Pam Pollard joins Randy Brogdon, Dave Weston in race for Oklahoma Republican Party Chairman


OKLAHOMA CITY – Pam Pollard, an architect of voter turnout plans when the party of Lincoln took complete control of state government, announced Monday (December 15) she was running for the chairman’s post in an intra-party contest that will heat up in January.

Pollard is challenging incumbent party chairman Dave Weston, and former state Sen. Randy Brogdon, R-Owasso, who announced his candidacy this month at the Second Congressional District Republican convention.

Pollard launched her candidacy at the lunch hour meeting of the “High Noon” Club, a popular weekly gathering for conservative activists.

In the 2014 GOP primary for the U.S. Senate seat Tom Coburn vacates early next year, Brogdon ran far behind former House Speaker T.W. Shannon, R-Lawton, and U.S. Rep. James Lankford, R-Oklahoma City. Lankford won the nomination without a runoff, garnering 57.2 percent to Shannon’s 34.4 percent. Brogdon was far back with just 4.8 percent of the vote.

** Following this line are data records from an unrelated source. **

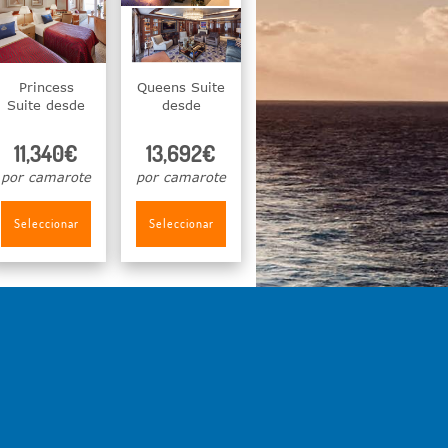
Princess
Queens Suite
Suite desde
desde
11,340€
13,692€
por camarote
por camarote
Seleccionar
Seleccionar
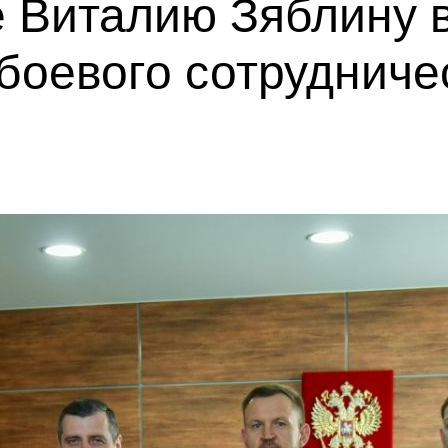
 Виталию Зяблину 
боевого сотрудниче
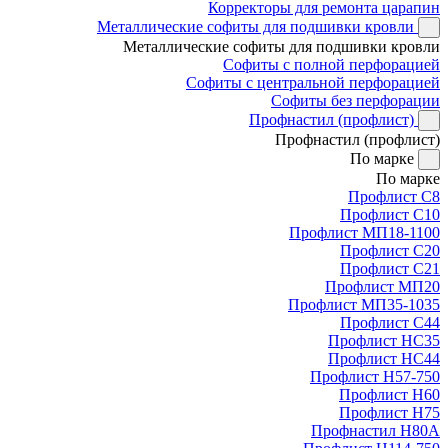
Корректоры для ремонта царапин
Металлические софиты для подшивки кровли
Металлические софиты для подшивки кровли
Софиты с полной перфорацией
Софиты с центральной перфорацией
Софиты без перфорации
Профнастил (профлист)
Профнастил (профлист)
По марке
По марке
Профлист С8
Профлист С10
Профлист МП18-1100
Профлист С20
Профлист С21
Профлист МП20
Профлист МП35-1035
Профлист С44
Профлист НС35
Профлист НС44
Профлист Н57-750
Профлист Н60
Профлист Н75
Профнастил Н80А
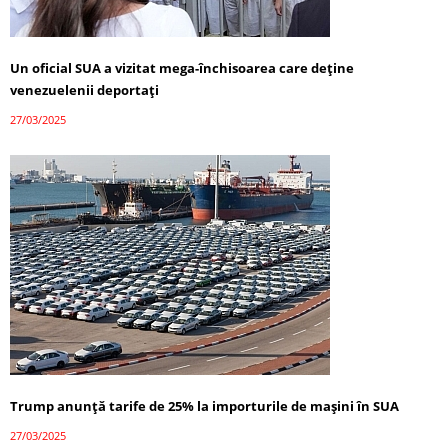
Un oficial SUA a vizitat mega-închisoarea care deține
venezuelenii deportați
27/03/2025
Trump anunță tarife de 25% la importurile de mașini în SUA
27/03/2025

In contrast to his weak showing in the 2014 campaign, Brogdon ran well in 2010, when he lost the Republican gubernatorial nomination to then-Representative Mary Fallin. Stressing a “constitutional conservative” message in that race, Brogdon garnered 39.41 percent, while Fallin gained the party nod with 54.70 percent support.

In this year’s general election, Republican maintained their strong hold on state government. Weston, launching his bid for a second term at the helm of the party said, “We are very proud of what we’ve accomplished in the last year and a half with quite a few firsts for our party. But we still have a great deal of work ahead of us with a very busy coming year as our city hosts for the first time the Southern Republican Leadership Conference in May. With the confidence of our party faithful, I am committed to continuing our record of successes as Chairman into the 2016 election.”

Lonnie Lou Anderson, Second Congressional District director for the Oklahoma Federation of Republican Women (OFRW), quickly endorsed Pollard in the race, saying he has proven herself effective in organizing grass roots registration and get-out-the-vote (GOTV) drives in the 2010 cycle.

Anderson said the state OFRW, of which Pollard has served as chair, has continued to build momentum during the 2014 campaign cycle.

Pollard worked closely as a grass roots leader with Matt Pinnell, who guided Republicans to their best showing in Oklahoma history four years ago, when the GOP snagged every statewide elected office and solidified control over both Houses of the Legislature. Pollard developed the Republican “72-Hour” program that year, creating turnout plans with targeted precinct goals for all 77 counties. Pollard and Pinnell are widely credited as architects of what the Tulsa World called, in a November 4, 2010 editorial, a “Triumph of Turnout.”

While Republicans sustained their hold on the levers of state power in the recent election, many analysts were perplexed by lower voter turnout, including among the party’s conservative base.

Republican precinct meetings begin January 27, beginning a process of delegate selection that continues at late winter county meetings, concluding with the State Convention on April 11.